Flexible-CLmser: Regularized Feedback Connections for Biomedical Image Segmentation

Overview

Flexible-CLmser: Regularized Feedback Connections for Biomedical Image Segmentation

The skip connections in U-Net pass features from the levels of encoder to the ones of decoder in a symmetrical way, which makes U-Net and its variants become state-of-the-art approaches for biomedical image segmentation. However, the U-Net skip connections are unidirectional without considering feedback from the decoder, which may be used to further improve the segmentation performance. In this paper, we exploit the feedback information to recurrently refine the segmentation. We develop a deep bidirectional network based on the least mean square error reconstruction (Lmser) self-organizing network, an early network by folding the autoencoder along the central hidden layer. Such folding makes the neurons on the paired layers between encoder and decoder merge into one, equivalently forming bidirectional skip connections between encoder and decoder. We find that although the feedback links increase the segmentation accuracy, they may bring noise into the segmentation when the network proceeds recurrently. To tackle this issue, we present a gating and masking mechanism on the feedback connections to filter the irrelevant information. Experimental results on MoNuSeg, TNBC, and EM membrane datasets demonstrate that our method are robust and outperforms state-of-the-art methods.

This repository holds the Python implementation of the method described in the paper published in BIBM 2021.

Boheng Cao, Shikui Tu*, Lei Xu, "Flexible-CLmser: Regularized Feedback Connections for Biomedical Image Segmentation", BIBM2021

Content

  1. Structure
  2. Requirements
  3. Data
  4. Training
  5. Testing
  6. Acknowledgement

Structure

--checkpoints

# pretrained models

--data

# data for MoNuSeg, TNBC, and EM

--pytorch_version

# code

Requirements

  • Python 3.6 or higher.
  • PIL >= 7.0.0
  • matplotlib >= 3.3.1
  • tqdm >= 4.54.1
  • imgaug >= 0.4.0
  • torch >= 1.5.0
  • torchvision >= 0.6.0

...

Data

The author of BiONet has already gathered data of three datasets (Including EM https://bionets.github.io/Piriform_data.zip).

Please refer to the official website (or project repo) for license and terms of usage.

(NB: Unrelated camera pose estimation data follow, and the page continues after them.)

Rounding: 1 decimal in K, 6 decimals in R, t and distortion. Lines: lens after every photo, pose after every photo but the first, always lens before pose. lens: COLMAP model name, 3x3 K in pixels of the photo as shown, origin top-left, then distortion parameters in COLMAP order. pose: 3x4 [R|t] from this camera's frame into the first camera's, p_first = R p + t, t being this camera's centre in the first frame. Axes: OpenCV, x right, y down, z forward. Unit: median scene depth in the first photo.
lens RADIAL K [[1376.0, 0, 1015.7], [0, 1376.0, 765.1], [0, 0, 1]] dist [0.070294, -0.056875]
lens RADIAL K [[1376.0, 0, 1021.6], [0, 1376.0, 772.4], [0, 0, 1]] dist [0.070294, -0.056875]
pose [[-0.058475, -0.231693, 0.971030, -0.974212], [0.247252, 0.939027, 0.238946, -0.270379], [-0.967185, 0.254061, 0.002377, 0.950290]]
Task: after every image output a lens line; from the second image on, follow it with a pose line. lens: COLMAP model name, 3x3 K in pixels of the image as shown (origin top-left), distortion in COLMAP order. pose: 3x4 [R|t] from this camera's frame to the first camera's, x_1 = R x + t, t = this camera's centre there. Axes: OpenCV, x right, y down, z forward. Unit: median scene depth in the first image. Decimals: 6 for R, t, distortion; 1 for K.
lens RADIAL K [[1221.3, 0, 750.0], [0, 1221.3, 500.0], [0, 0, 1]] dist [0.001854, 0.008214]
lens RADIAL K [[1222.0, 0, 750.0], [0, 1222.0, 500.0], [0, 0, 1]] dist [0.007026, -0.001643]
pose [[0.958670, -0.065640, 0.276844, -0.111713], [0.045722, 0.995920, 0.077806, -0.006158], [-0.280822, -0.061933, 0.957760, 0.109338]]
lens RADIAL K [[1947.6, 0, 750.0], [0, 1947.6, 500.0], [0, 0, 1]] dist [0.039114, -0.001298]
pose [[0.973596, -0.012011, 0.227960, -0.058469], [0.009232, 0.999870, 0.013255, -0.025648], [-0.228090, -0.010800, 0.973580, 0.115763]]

MoNuSeg: https://monuseg.grand-challenge.org/Data/

TNBC: https://github.com/PeterJackNaylor/DRFNS

We also provide our data (For EM only includes stack 1 and 4) and pretrained models here: https://pan.baidu.com/s/1pHTexUIS8ganD_BwbWoAXA password:sjtu

or

https://drive.google.com/drive/folders/1GJq-AV1L1UNhI2WNMDuynYyGtOYpjQEi?usp=sharing

Training

As an example, for EM segmentation, you can simply run:

python main.py --train_data ./data/EM/train --valid_data ./data/EM/test --exp EM_1 --alpha=0.4

Some of the available arguments are:

Argument Description Default Type
--epochs Training epochs 300 int
--batch_size Batch size 2 int
--steps Steps per epoch 250 int
--lr Learning rate 0.01 float
--lr_decay Learning rate decay 3e-5 float
--iter recurrent iteration 3 int
--train_data Training data path ./data/monuseg/train str
--valid_data Validating data path ./data/monuseg/test str
--valid_dataset Validating dataset type monuseg str
--exp Experiment name(use the same name when testing) 1 str
--evaluate_only If only evaluate using existing model store_true action
--alpha Weight of skip/backward connection 0.4 float

Testing

For MonuSeg and TNBC, you can just use our code to test the model, for example

python main.py --valid_data ./data/tnbc --valid_dataset tnbc --exp your_experiment_id --alpha=0.4 --evaluate_only

For EM, our code can not give the Rand F-score directly, but our code will save the ground truth and result in /checkpoints/your_experiment_id/outputs, you can use the tool ImageJ and code of http://brainiac2.mit.edu/isbi_challenge/evaluation to get Rand F-score.

Acknowledgement

This project would not have been finished without using the codes or files from the following open source projects:

BiONet

Reference

Please cite our work if you find our code/paper is useful to your work.